Evans is expected to enter five events at the U.S. Olympic trials--the 800-, 400- and 200-meter freestyles and the 400- and 200-meter individual medleys. She plans to compete in just three at the Games--the 800- and 400-meter freestyles and the 400-meter individual medley.
“She’s a freestyler first and an IMer second,” McAllister said. “Her butterfly is a weak stroke.
“She might soon consider working on the 200 freestyle for the future. If she continues to have fun and stay hungry, she’ll still be at a good age for the Olympics in 1992. But that’s too far away to think about now.
“I’m not adding (more events) this summer because we don’t want to do too much. Over a five-day or six-day meet, I don’t want to add another event.”
It would be nice for Evans to be able to go to South Korea with world records in all three of the events she plans to swim. She already has them in the 400 (4:04.45) and the 800 (8:17.12), and she will be taking a good shot at the 400 individual medley when she gets into the fast water at the University of Texas Natatorium. (Her world record in the 1,500 meters will not be a factor at the Olympics because it is not an international event for women.)
Her best time in the 400 IM is 3.65 seconds off the world record, a huge drop for anyone but her. It’s not unheard of for her to drop five or six seconds from one taper to the next.
“I think the trials will be incredible,” McAllister said. “The pool is good. We’ll still be at home. Everyone will be rested. The competition will be the best. The importance of the meet--I’m just smiling and waiting.”
But it would seem to be putting a lot of pressure on a 16-year-old.
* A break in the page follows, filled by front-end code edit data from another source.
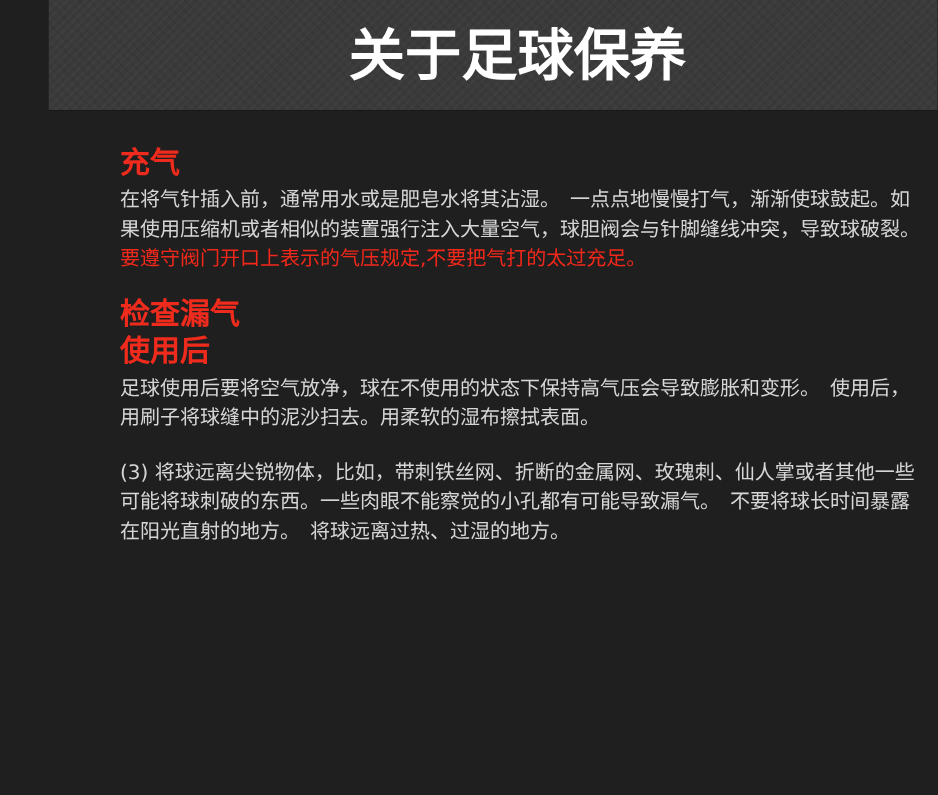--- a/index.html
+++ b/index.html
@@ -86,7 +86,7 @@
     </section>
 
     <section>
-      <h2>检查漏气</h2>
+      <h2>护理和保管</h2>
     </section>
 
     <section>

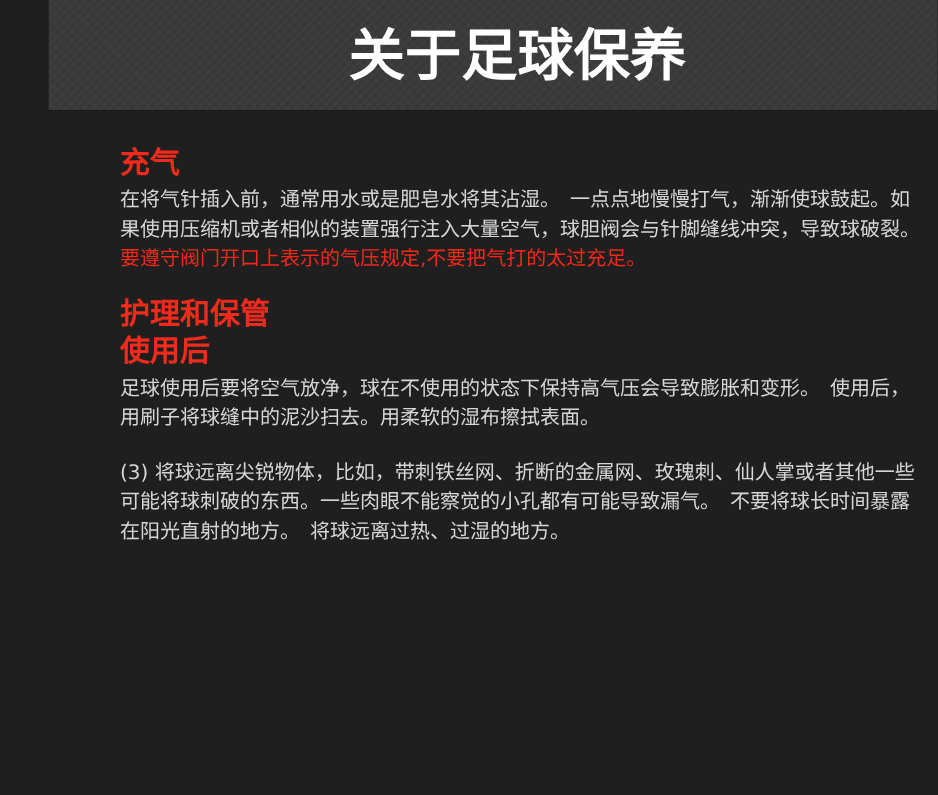--- a/index.html
+++ b/index.html
@@ -89,10 +89,6 @@
       <h2>护理和保管</h2>
     </section>
 
-    <section>
-      <h2>使用后</h2>
-      <p>足球使用后要将空气放净，球在不使用的状态下保持高气压会导致膨胀和变形。　使用后，用刷子将球缝中的泥沙扫去。用柔软的湿布擦拭表面。</p>
-    </section>
 
     <section>
       <p class="item">(3) 将球远离尖锐物体，比如，带刺铁丝网、折断的金属网、玫瑰刺、仙人掌或者其他一些可能将球刺破的东西。一些肉眼不能察觉的小孔都有可能导致漏气。　不要将球长时间暴露在阳光直射的地方。　将球远离过热、过湿的地方。</p>

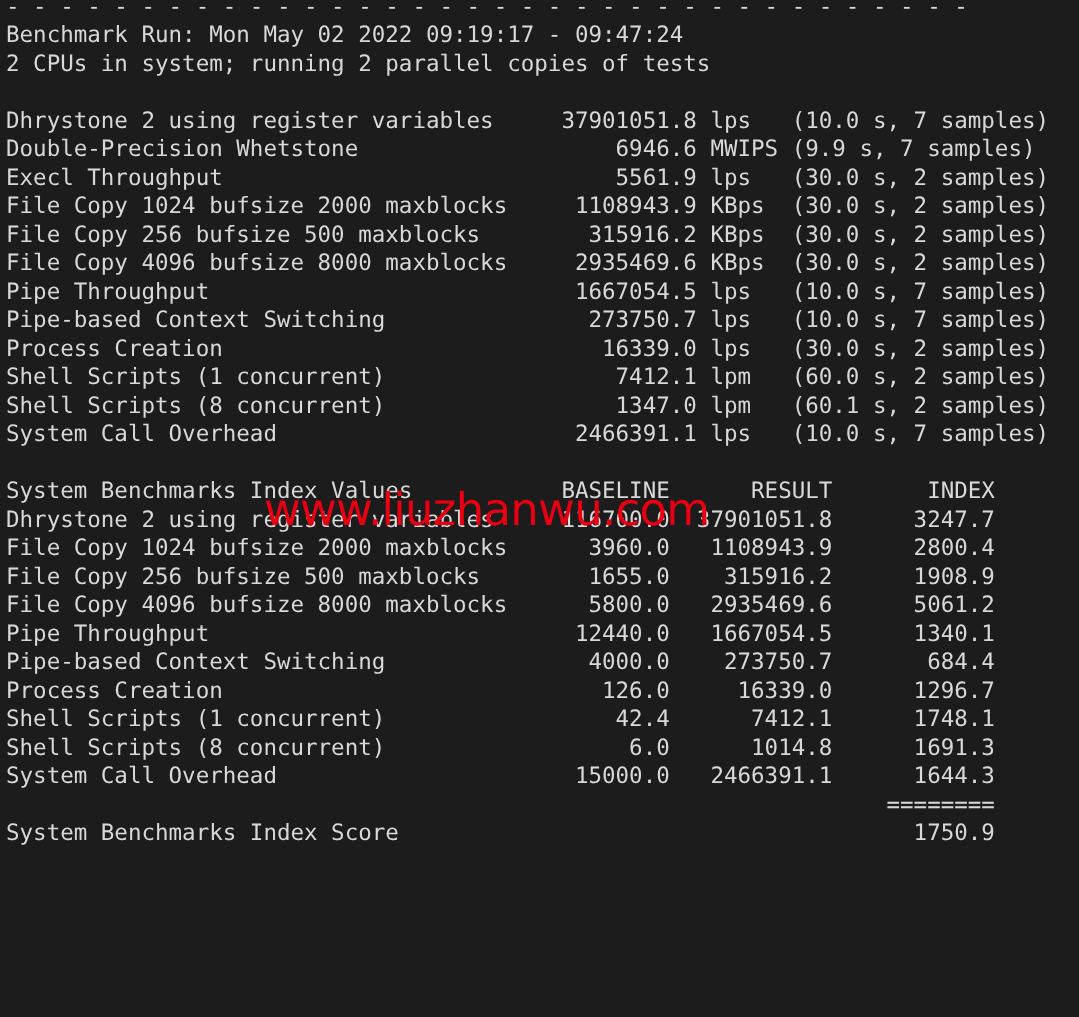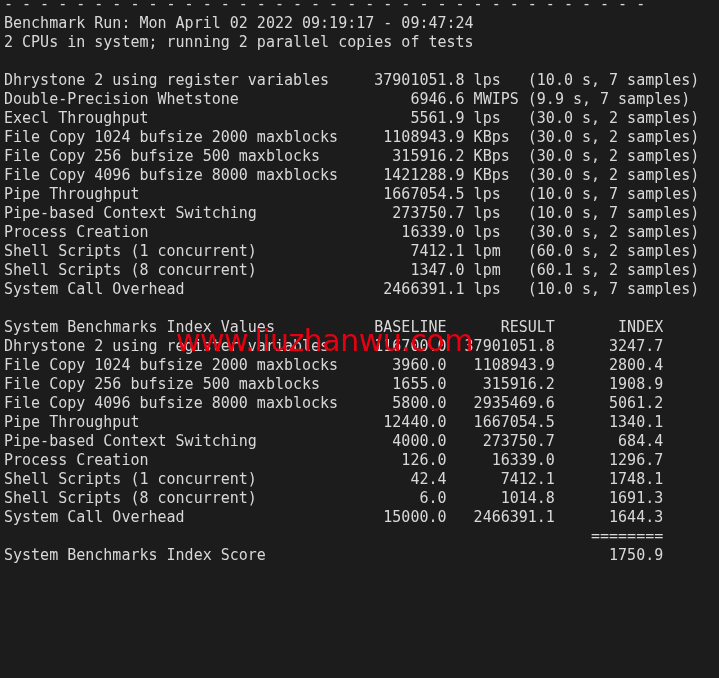--- a/index.html
+++ b/index.html
@@ -60,7 +60,7 @@
 
     <div class="line dash-rule half">- - - - - - - - - - - - - - - - - - - - - - - - - - - - - - - - - - - - </div>
 
-    <div class="line">Benchmark Run: Mon April 02 2022 09:19:17 - 09:47:24</div>
+    <div class="line">Benchmark Run: Mon May 02 2022 09:19:17 - 09:47:24</div>
     <div class="line">2 CPUs in system; running 2 parallel copies of tests</div>
 
     <div class="blank"></div>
Not to worry, her mother says: “She has an amazing ability to concentrate and focus on whatever is the task at hand. She can set a world record and go back to the hotel and go right to sleep.”
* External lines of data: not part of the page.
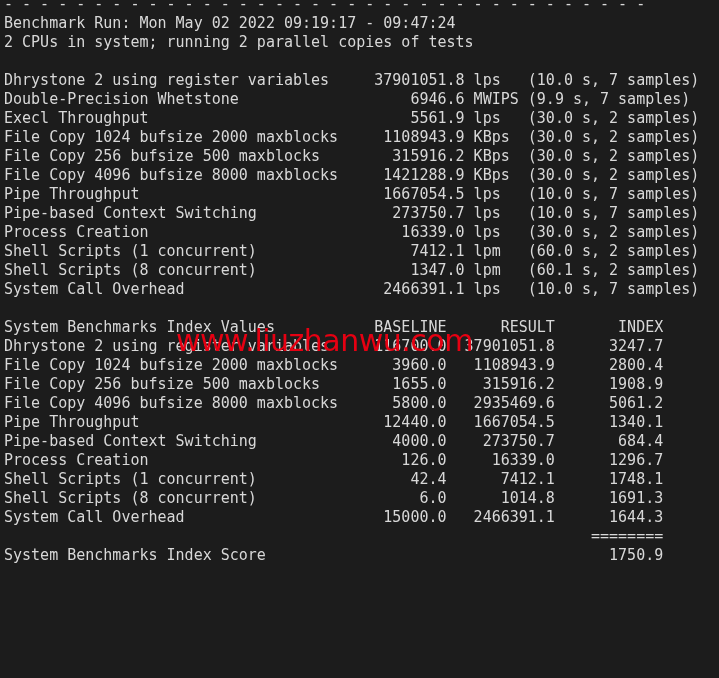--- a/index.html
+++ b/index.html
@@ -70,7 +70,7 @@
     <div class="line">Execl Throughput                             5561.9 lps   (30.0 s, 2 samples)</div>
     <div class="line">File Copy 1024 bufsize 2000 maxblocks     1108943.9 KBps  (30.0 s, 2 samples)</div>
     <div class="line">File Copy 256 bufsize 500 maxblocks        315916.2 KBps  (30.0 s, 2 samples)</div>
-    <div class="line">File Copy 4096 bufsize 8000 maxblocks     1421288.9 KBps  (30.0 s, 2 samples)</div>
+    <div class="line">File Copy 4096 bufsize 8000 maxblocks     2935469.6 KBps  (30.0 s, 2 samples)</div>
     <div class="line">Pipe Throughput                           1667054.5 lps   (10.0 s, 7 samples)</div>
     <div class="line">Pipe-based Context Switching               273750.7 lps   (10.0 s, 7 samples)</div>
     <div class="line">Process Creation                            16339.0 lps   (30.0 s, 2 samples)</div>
McAllister points out that she competed against Soviets and East Germans in the Goodwill Games and that she has competed against the best all around the world. She is best under pressure, he keeps insisting.
“She’s the kind of swimmer who won’t be too concerned about times, but she doesn’t want to lose the race,” McAllister said. “She’ll respond.”
With some fast swimmers in the water, those world records might be getting even lower.
“I’d like to set some records that will last,” McAllister said.
And that’s not creating pressure?
Evans just laughs it off.
“I’ve put in a lot of hours of practice and worked awfully hard to get to this point,” she said. “We’re in the final stretch. This is no time to be nervous. There’s no fear. It’s all anticipation and excitement now.”